I start my Christmas reading with the obvious: Charles Dickens. Everyone knows A Christmas Carol, and I will skip through that as a reading h’ors d’oeuvre, but A Christmas Carol is only the first of five Christmas novellas that Dickens wrote. I think the most interesting one is the final novella, The Haunted Man. The haunted man is Stephen Redlaw, a man who spends a lot of time reflecting on the past and on the grief that he has suffered. Like Scrooge, Redlaw meets a spirit. This spirit tells Redlaw that he, the spirit, can allow Redlaw to forget every sorrow, wrong and trouble he has known. Not only that, but Redlaw will have the power to bestow this same gift on anyone he meets simply by touching them.
Redlaw accepts the spirit’s gift. Of course what he learns is that when we lose our capacity for pain or sorrow, we also lose our capacity for compassion and for love and Redlaw begins to feel increasingly numb and uncaring.
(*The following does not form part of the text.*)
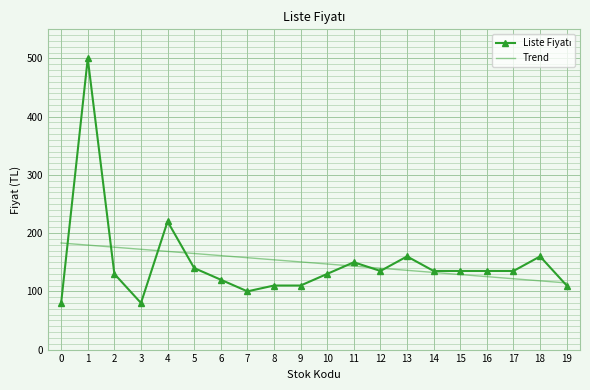

The value of Trend at 14 is 43.6. True or false?

False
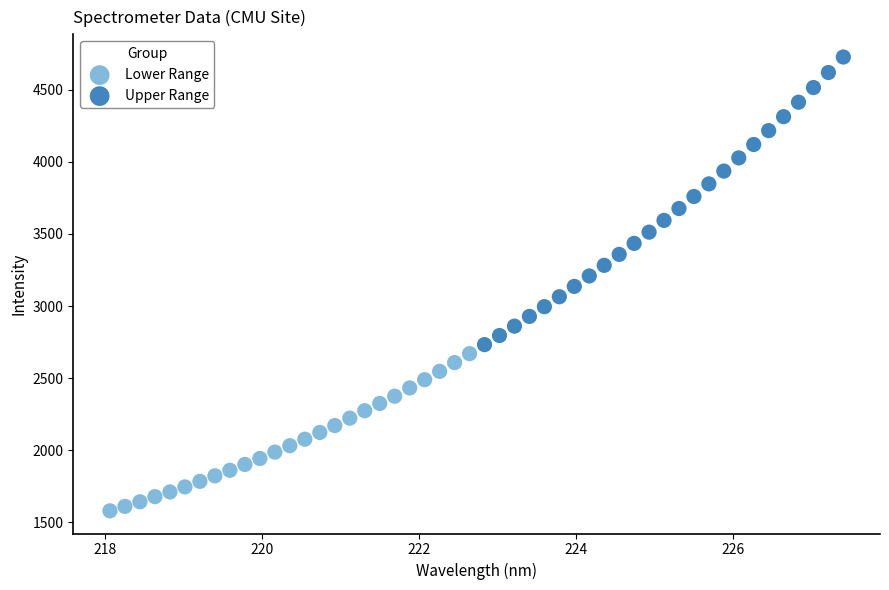

Which series has the largest Y range (max minus min)?

Upper Range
On top of that, he is horrified that when he passes on this gift, he inadvertently makes people miserable.
At first glance, this story seems to reinforce the cliche that grief is the price we pay for love. But I interpret it differently. I sometimes think that grief is our truth and love is our compensation. Or perhaps the truth is simpler still—love and grief are one single thing that are felt differently at different times.
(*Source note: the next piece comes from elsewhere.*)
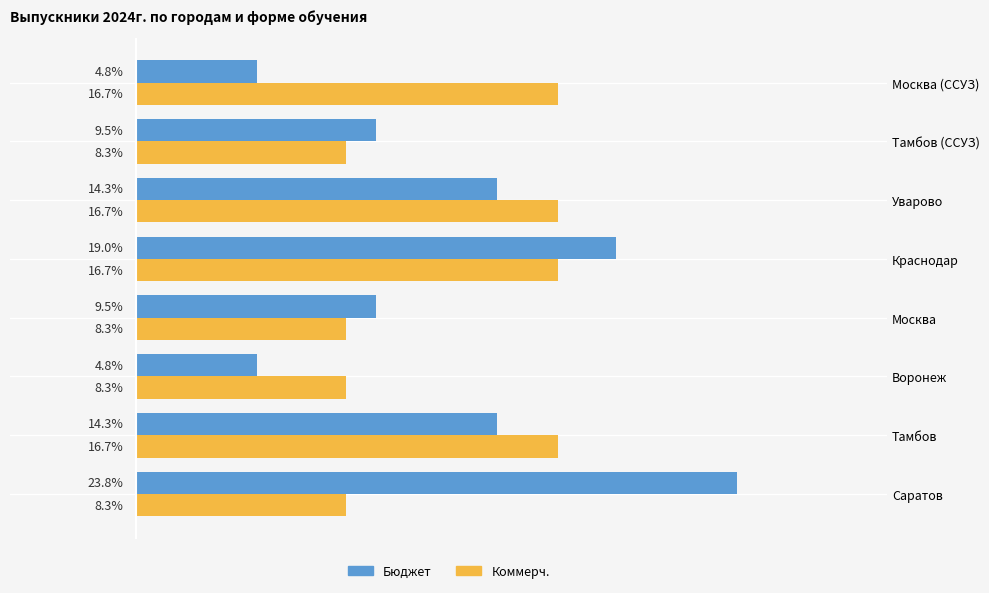

List the series in order of their peak value, lowest first.

Коммерч., Бюджет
(Please know, I don’t mean to romanticise pain or grief here. I’m only talking now of the types of grief that we can’t avoid by being human. The deaths of the people we love; lost friendships; our mistakes.)
Dickens is often accused of being the person who ignited the romanticising of Christmas, but the more I’ve read, the more that I have found his Christmas writing more nuanced than I had thought it was. In his short story, ‘What Christmas is as we Grow Older,’ Dickens recalls an ideal childhood Christmas. But we know that Dickens’ own childhood was far from idyllic, and in the year that he wrote that story his daughter, Dora, had died. It is not surprising then, that he extends the story. He encourages us to hold on to our capacity for wonder, but to not pretend that there was, there is, or there will ever be some perfect Christmas. By the end of the story, he becomes explicit and in one beautiful passage he suggests that we should remember not only the people who have died, but our other losses too. Our failures and abandoned plans, relationships gone wrong.
He writes: ‘…as we grow older, let us be more thankful that the circle of our Christmas associations and of the lessons that they bring, expands! Let us welcome every one of them, and summon them to take their places by the Christmas hearth.
Welcome everything! Welcome alike what has been, and what never was, and what we hope may be, to your shelter underneath the holly, to your places round the Christmas fire, where what is sits open-hearted.’
There’s a lot going on in December, I know. We all have the stress of deadlines. My city is living with a very real climate change impact in a coastal algal bloom which weighs heavily on many of us. The wars in Gaza and Ukraine continue seemingly without end. No one can simply switch on their Christmas lights and pretend that all is calm and all is bright. But within the small world of my own life, in the things which I can influence, I do what I can to take Dickens’ advice—to make peace with what is and to feel the presence of the people I have loved and who have loved me.